New Covid alarm sounds

Super African strain sparks travel alert

Health workers wearing protective suits administer the Covid-19 swab test for tourists after they arrive a hotel during the first day of the country's reopening campaign on Nov 1, 2021. (Reuters photo)
Health workers wearing protective suits administer the Covid-19 swab test for tourists after they arrive a hotel during the first day of the country's reopening campaign on Nov 1, 2021. (Reuters photo)

Prime Minister Prayut Chan-o-cha has warned Thais to avoid travelling to countries where a new Covid-19 variant first detected in South Africa has been found.

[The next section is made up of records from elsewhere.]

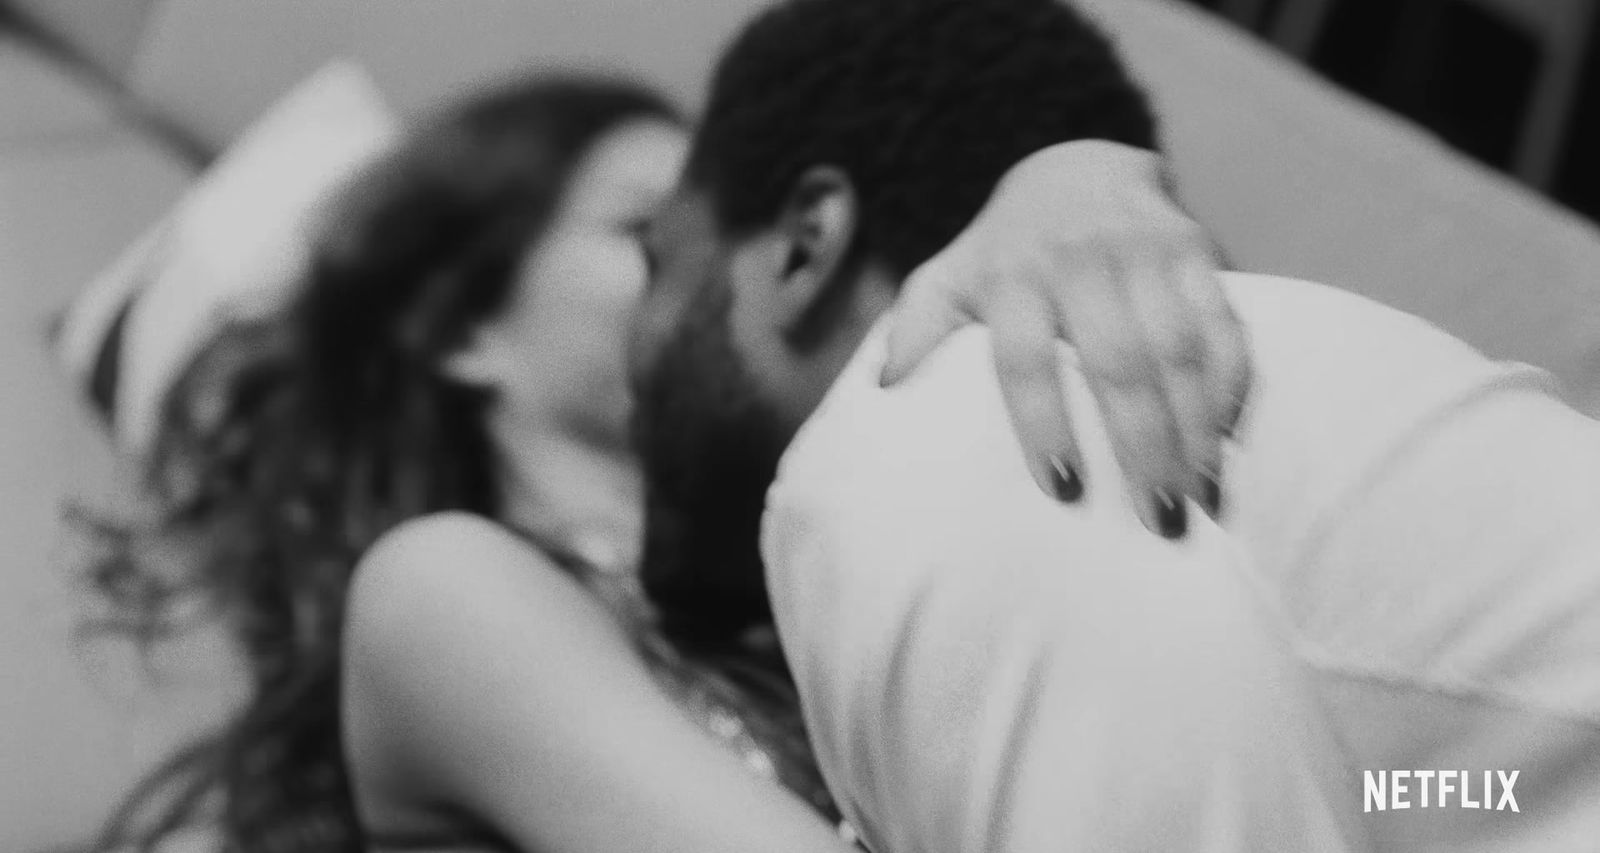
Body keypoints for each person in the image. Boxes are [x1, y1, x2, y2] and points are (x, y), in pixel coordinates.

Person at [77, 71, 1247, 853]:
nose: (732, 278)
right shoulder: (440, 595)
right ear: (459, 330)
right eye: (650, 236)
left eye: (759, 234)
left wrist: (1074, 185)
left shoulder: (827, 588)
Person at [629, 0, 1600, 851]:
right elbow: (1468, 781)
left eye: (655, 262)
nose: (631, 347)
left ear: (804, 243)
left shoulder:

Speaking after a meeting of the Centre for Covid-9 Situation Administration (CCSA), Gen Prayut said he had been informed of the new variant and instructed the Public Health Ministry and the Department of Disease Control to monitor the situation closely.

"Do not travel to those countries to avoid getting the virus," the prime minister said, adding that a campaign has been rolled out to encourage more people to receive Covid vaccines, bolstered by an online system showing their vaccination certificates.

Renowned virologist Yong Poovorawan, head of the Centre of Excellence in Clinical Virology at Chulalongkorn University's faculty of medicine, said the government should tighten health screening measures to curb entry by travellers from South Africa especially.

However, the public should not panic as mutations are a natural part of the virus's lifecycle, Dr Yong said, adding he is preparing to decode the genetics of the new variant to study its mutations.

Deputy Prime Minister and Energy Minister Supattanapong Punmeechaow said the government is monitoring the new variant.

He said Thailand can request vaccines developed to deal with new variants of the virus under procurement agreements reached earlier with manufacturers.

Deputy Public Health Minister Sathit Pitutecha said the prime minister instructed relevant agencies to keep a close watch on travellers from countries where the new variant has been detected.

"They will not be put under quarantine yet. But officials were told to take strict health-screening measures," Mr Sathit said.

Scientists have also detected cases in Botswana, Hong Kong and Israel. They are concerned by the high number of mutations which could help it evade the body's immune response and make it more transmissible.

They say it carries a high number of mutations in its spike protein, which plays a key role in the virus's entry into cells in the body. This is also what is targeted by vaccines. Researchers are still trying to determine whether it is more transmissible or more lethal than previous variants.

Tulio de Oliveira, director of the KwaZulu-Natal Research and Innovation Sequencing Platform, said the B1.1.529 variant has a "very unusual constellation of mutations", with more than 30 mutations in the spike protein alone.

"This variant did surprise us. It is a big jump in evolution, many more mutations than we expected, especially after a very severe third wave of delta," he said.

The World Health Organization has classified it as a variant under monitoring (VUM). A variant is given this label when it has genetic changes that are suspected to affect the virus's characteristics and that may allow it to pose a future risk.

However, it required "enhanced monitoring and repeat assessment, pending new evidence", the WHO added.

The UK has also banned flights from South Africa, Botswana, Eswatini, Lesotho, Namibia and Zimbabwe. They will be added to the country's red list requiring quarantine.